- Document excerpt:

Biomed Pharmacother. 1997;51(10):461-3. Unique Identifier : AIDSLINE

Neurological complications are particularly common during HIV infection. Among various opportunistic diseases, cytomegalovirus (CMV) is one of the most frequent causes of central and peripheral neurological manifestations. Previously, there have been several reports of cranial nerve infection by CMV, but to our knowledge, no cases of auditory nerve involvement have been described. We report two cases in which CMV infection was revealed by involvement of the VIIIth cranial nerves. Cytomegalovirus (CMV) infection is frequent in severely immunodeficient patients infected by human immunodeficiency virus (HIV). The main targets of CMV are the retina, gastrointestinal tract and central nervous system. We describe two cases in which neurologic CMV infection was revealed by hearing loss.

- What you have to do:
List the main targets of CMV that the abstract on CMV and hearing loss names. The records have no connection to the abstract on CMV infection and hearing loss.

- Entries supplied:
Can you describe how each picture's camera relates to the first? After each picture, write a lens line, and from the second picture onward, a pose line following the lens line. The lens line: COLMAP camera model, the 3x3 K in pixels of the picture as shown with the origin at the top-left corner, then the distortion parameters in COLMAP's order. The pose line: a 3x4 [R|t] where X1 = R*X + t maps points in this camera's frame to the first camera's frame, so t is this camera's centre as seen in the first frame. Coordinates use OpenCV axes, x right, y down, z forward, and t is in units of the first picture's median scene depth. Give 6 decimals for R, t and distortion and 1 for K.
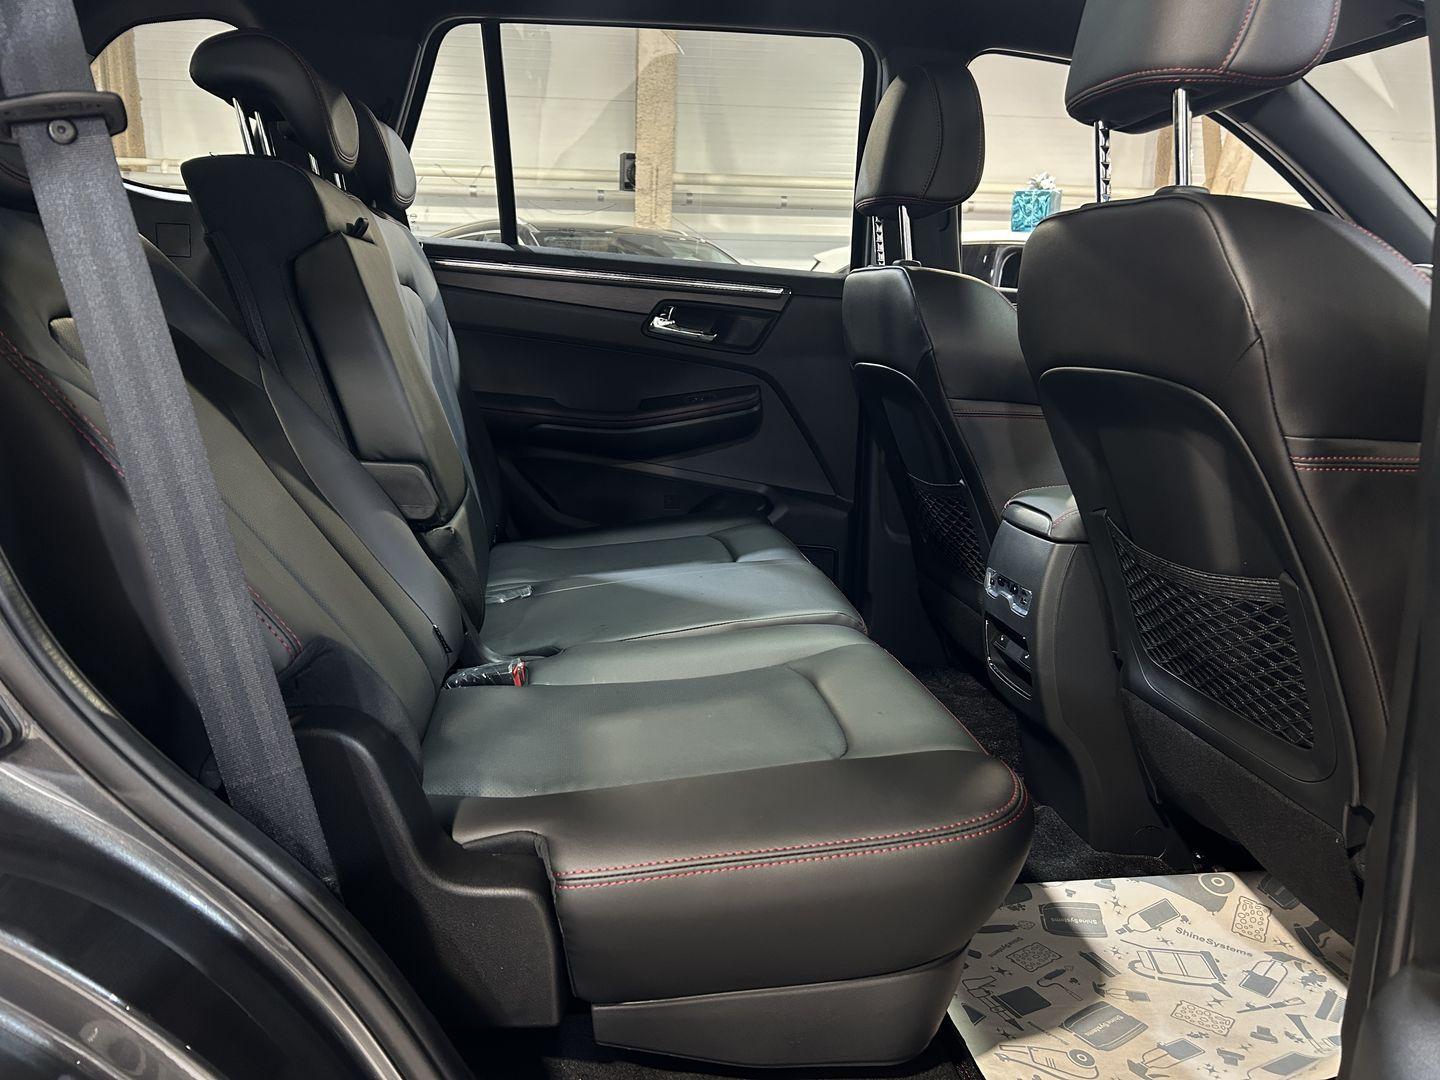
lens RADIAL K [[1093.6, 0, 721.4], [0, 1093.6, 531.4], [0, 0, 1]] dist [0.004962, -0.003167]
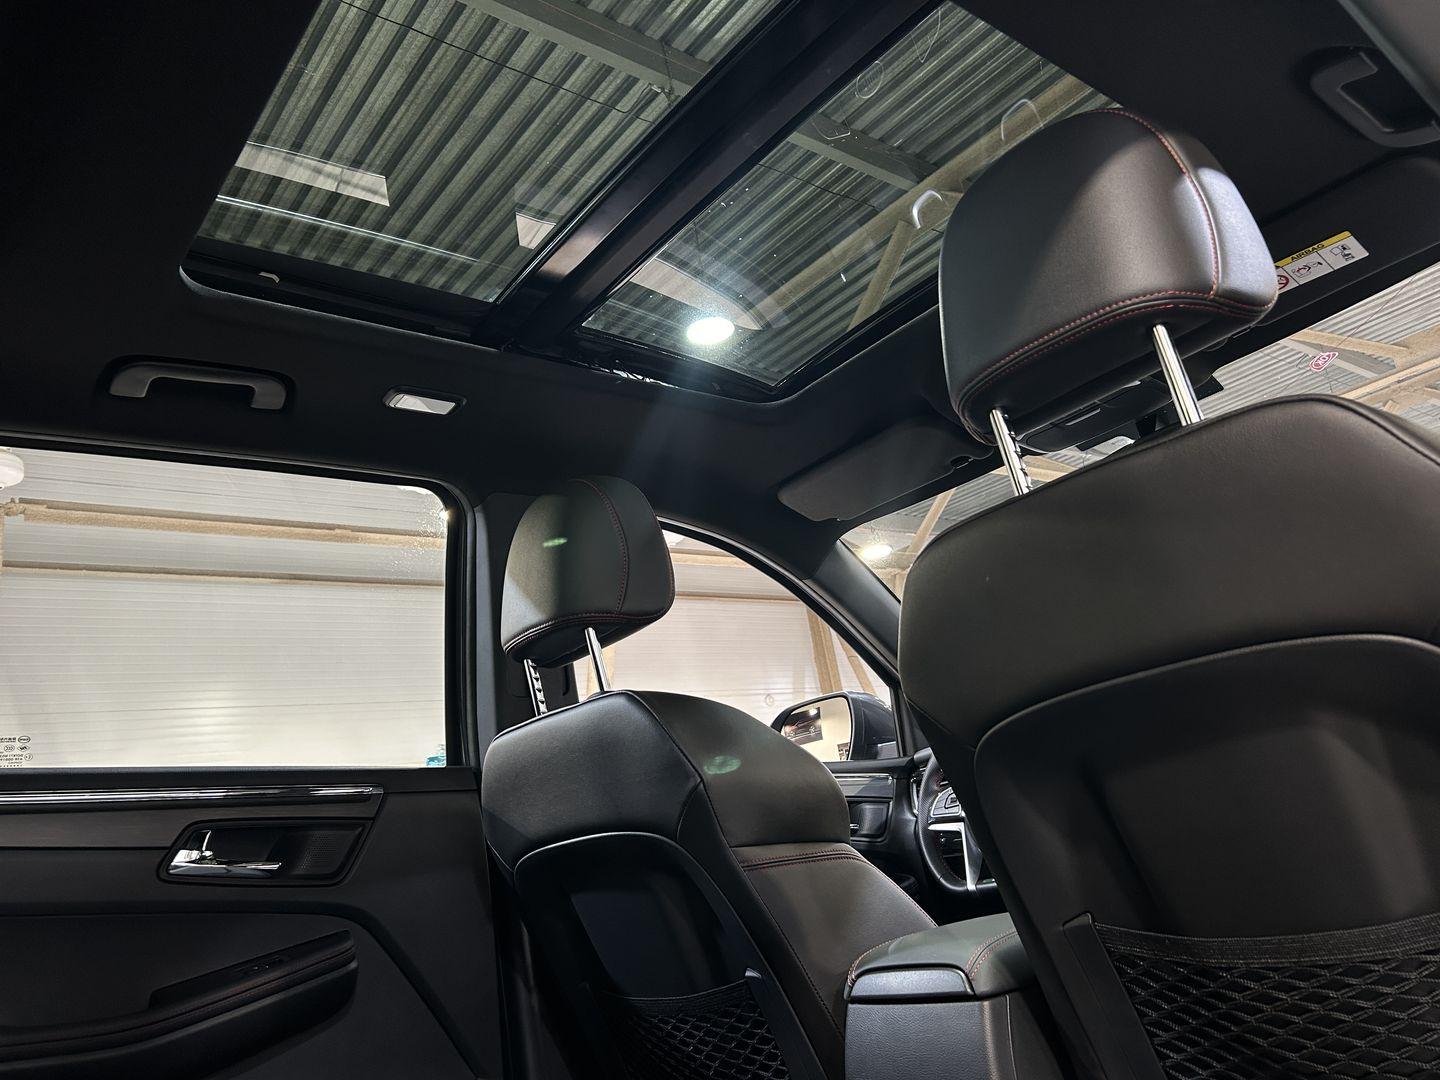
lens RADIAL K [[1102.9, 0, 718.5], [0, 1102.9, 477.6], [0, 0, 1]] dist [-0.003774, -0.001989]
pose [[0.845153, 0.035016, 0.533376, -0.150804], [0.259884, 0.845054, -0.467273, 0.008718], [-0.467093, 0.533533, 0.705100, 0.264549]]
--
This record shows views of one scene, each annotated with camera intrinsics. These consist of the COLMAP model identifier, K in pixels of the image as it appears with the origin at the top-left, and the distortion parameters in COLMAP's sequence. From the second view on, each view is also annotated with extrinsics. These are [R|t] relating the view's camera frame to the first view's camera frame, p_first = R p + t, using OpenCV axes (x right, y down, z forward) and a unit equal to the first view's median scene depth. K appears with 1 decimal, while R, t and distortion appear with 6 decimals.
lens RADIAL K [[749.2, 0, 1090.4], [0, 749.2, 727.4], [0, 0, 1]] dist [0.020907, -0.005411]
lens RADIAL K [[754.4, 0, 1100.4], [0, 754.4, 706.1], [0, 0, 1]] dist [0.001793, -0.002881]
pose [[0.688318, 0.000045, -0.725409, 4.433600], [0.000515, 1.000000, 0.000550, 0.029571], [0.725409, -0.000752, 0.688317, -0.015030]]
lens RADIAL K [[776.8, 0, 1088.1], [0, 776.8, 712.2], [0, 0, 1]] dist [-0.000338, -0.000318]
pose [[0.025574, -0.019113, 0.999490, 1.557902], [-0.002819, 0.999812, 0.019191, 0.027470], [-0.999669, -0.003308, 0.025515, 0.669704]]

- Answer area:
The retina, the gastrointestinal tract and the central nervous system.